Seit 1972 unterstützt die WHO die Suche nach männlichen Kontrazeptiva. Die chinesische Baumwollpille Gossypol, die Unfruchtbarkeit durch eine beeinträchtigte Reifung der Samenzellen erzeugt, hat man mittlerweile wegen toxischer Nebenwirkungen, die zu EKG-Veränderungen führten, abgeschrieben. Eine weitere Neuheit auf dem Sektor der männlichen Verhütung ist die sogenannten Vasokklusion. Bei dieser Methode wird vorübergehend der Samenleiter blockiert. Die Spermien werden vom Hoden zur Harnröhre befördert und ein Kunststoffstöpfsel wird zur Blockade in den Samenleiter eingeführt (Iiiiiuuuaaahh - d. säzzer). Aus einem einfachen Grund könnte sich mancher Mann leichter zu dieser Umleitungsaktion entschließen: Anders als bei der bislang praktizierten Unterbindung des Samenleiters (Vasektomie) ist dieser Vorgang wieder umkehrbar.

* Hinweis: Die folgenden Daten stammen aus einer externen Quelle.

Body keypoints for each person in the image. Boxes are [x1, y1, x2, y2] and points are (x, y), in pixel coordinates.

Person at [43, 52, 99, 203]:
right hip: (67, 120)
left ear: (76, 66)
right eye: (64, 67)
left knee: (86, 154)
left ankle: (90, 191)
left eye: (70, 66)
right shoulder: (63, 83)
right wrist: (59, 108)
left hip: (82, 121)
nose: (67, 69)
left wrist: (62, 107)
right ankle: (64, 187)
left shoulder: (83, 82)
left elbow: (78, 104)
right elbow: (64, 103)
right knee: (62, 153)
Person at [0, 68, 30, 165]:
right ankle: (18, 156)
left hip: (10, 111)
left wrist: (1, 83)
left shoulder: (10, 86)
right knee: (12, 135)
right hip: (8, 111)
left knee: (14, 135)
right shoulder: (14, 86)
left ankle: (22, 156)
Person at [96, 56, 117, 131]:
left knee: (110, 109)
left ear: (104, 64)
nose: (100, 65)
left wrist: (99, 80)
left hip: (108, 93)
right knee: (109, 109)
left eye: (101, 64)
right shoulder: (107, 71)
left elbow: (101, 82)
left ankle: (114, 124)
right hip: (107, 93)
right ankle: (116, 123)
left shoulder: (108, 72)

Die bei weitem „natürlichste“ Verhütungsmethode für ihn bleiben bis auf weiteres die Kondome. Auch hier gibt es Neuheiten, was die Beschaffenheit und damit auch die Sicherheit angeht. Ende dieses Jahres wird es erstmals DIN -Normen für Kondome geben. Nur noch aus Naturstoffen sollen sie bestehen (Jute statt Plastik? - d.s.), Haltbarkeit und Keimfreiheit werden ausdrücklich geprüft. Jetzt wird amtlich werden, was bei Produkten aus der Bundesrepublik seit Ende der 70er Jahre bereits zu 90 Prozent Usus ist. Das Vorhaben, nach japanischem Vorbild den Kondomen Plastik beizumischen, hat man bereits aufgegeben: Die sogenannte Gefühlsechtheit, also die Wasser- und Wärmeaufnahme des Stoffes, wäre damit passe.

Von den Din-Normen erhofft man sich auch ein positiveres Image für das Kondom. Der Stellenwert als Verhütungsmethode soll in der Akzeptanz steigen. Lange ist der Gummi hauptsächlich als Infektionsverhinderer gelaufen. Das hatte zur Folge, daß Jugendliche häufig der Ansicht waren: „Ich brauche kein Kondom nehmen, ich hab ja kein HIV oder kein Aids.“ Der Frankfurter Verhütungsspezialist Knut Hoffmann ist sowieso der Ansicht, daß die Einführung männlicher Verhütungsmittel nicht nur Sache der Forschung sein kann, sondern auch der „Aufklärung in der Bevölkerung“. Und das, so glaubt Hoffmann, können nur die Medien leisten, indem sie „das mangelnde Interesse der meist männlichen Gynäkologen durch verstärkte Aufmerksamkeit ausgleichen“.